------ Records to process ------
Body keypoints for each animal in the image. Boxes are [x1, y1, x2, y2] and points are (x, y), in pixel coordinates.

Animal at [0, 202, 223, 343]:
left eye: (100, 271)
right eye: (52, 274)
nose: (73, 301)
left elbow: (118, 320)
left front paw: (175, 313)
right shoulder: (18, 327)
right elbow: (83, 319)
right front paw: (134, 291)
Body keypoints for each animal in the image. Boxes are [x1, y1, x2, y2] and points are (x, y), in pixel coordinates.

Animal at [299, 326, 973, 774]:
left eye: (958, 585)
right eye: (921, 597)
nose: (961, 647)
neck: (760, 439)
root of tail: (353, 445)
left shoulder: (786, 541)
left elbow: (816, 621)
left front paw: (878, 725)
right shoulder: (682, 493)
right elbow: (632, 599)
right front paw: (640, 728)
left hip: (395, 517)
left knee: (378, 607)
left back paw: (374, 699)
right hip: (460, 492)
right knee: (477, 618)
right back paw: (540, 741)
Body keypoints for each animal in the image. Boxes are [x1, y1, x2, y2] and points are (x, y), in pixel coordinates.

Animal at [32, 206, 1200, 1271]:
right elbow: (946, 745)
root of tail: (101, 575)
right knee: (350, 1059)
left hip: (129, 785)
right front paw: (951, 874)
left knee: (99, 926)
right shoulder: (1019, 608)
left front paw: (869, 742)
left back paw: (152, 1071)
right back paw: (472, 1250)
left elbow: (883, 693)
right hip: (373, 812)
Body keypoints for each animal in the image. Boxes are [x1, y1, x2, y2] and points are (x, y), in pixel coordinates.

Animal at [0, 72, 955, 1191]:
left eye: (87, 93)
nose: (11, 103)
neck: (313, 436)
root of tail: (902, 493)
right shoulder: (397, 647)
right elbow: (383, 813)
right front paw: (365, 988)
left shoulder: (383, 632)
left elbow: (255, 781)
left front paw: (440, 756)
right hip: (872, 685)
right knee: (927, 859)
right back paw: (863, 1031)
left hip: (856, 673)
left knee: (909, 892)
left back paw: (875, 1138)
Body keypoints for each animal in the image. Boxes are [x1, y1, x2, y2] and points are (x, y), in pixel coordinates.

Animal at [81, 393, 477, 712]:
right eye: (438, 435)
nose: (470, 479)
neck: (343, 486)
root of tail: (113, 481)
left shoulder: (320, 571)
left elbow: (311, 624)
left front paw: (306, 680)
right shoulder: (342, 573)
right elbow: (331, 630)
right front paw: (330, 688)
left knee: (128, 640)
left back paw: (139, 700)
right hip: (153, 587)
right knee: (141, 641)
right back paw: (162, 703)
------
## Exercise details
This exercise requires that all of the entries be repeated exactly.

## Your response
Body keypoints for each animal in the image. Boxes are [x1, y1, x2, y2] and points are (x, y), in pixel coordinates.

Animal at [0, 202, 223, 343]:
left eye: (100, 271)
right eye: (52, 274)
nose: (73, 301)
left elbow: (118, 320)
left front paw: (175, 313)
right shoulder: (18, 327)
right elbow: (83, 319)
right front paw: (134, 291)
Body keypoints for each animal in the image. Boxes are [x1, y1, x2, y2] and points are (x, y), in pixel coordinates.

Animal at [299, 326, 973, 774]:
left eye: (958, 585)
right eye: (921, 597)
nose: (961, 647)
neck: (760, 439)
root of tail: (353, 445)
left shoulder: (786, 541)
left elbow: (816, 621)
left front paw: (878, 725)
right shoulder: (682, 493)
right elbow: (632, 599)
right front paw: (640, 728)
left hip: (395, 517)
left knee: (378, 607)
left back paw: (374, 699)
right hip: (460, 492)
right knee: (477, 618)
right back paw: (540, 741)
Body keypoints for each animal in the image. Boxes are [x1, y1, x2, y2] and points are (x, y), in pixel coordinates.

Animal at [32, 206, 1200, 1271]:
right elbow: (946, 745)
root of tail: (101, 575)
right knee: (350, 1059)
left hip: (129, 785)
right front paw: (951, 874)
left knee: (99, 926)
right shoulder: (1019, 608)
left front paw: (869, 742)
left back paw: (152, 1071)
right back paw: (472, 1250)
left elbow: (883, 693)
right hip: (373, 812)
Body keypoints for each animal in the image. Boxes are [x1, y1, x2, y2] and points are (x, y), in pixel coordinates.

Animal at [0, 72, 955, 1191]:
left eye: (87, 93)
nose: (11, 103)
neck: (313, 436)
root of tail: (902, 493)
right shoulder: (397, 647)
right elbow: (383, 813)
right front paw: (365, 988)
left shoulder: (383, 632)
left elbow: (255, 781)
left front paw: (440, 756)
right hip: (872, 685)
right knee: (927, 859)
right back paw: (863, 1031)
left hip: (856, 673)
left knee: (909, 892)
left back paw: (875, 1138)
Body keypoints for each animal in the image. Boxes are [x1, y1, x2, y2] and points are (x, y), in pixel coordinates.

Animal at [81, 393, 477, 712]:
right eye: (438, 435)
nose: (470, 479)
neck: (343, 486)
root of tail: (113, 481)
left shoulder: (320, 571)
left elbow: (311, 624)
left front paw: (306, 680)
right shoulder: (342, 573)
right elbow: (331, 630)
right front paw: (330, 688)
left knee: (128, 640)
left back paw: (139, 700)
right hip: (153, 587)
right knee: (141, 641)
right back paw: (162, 703)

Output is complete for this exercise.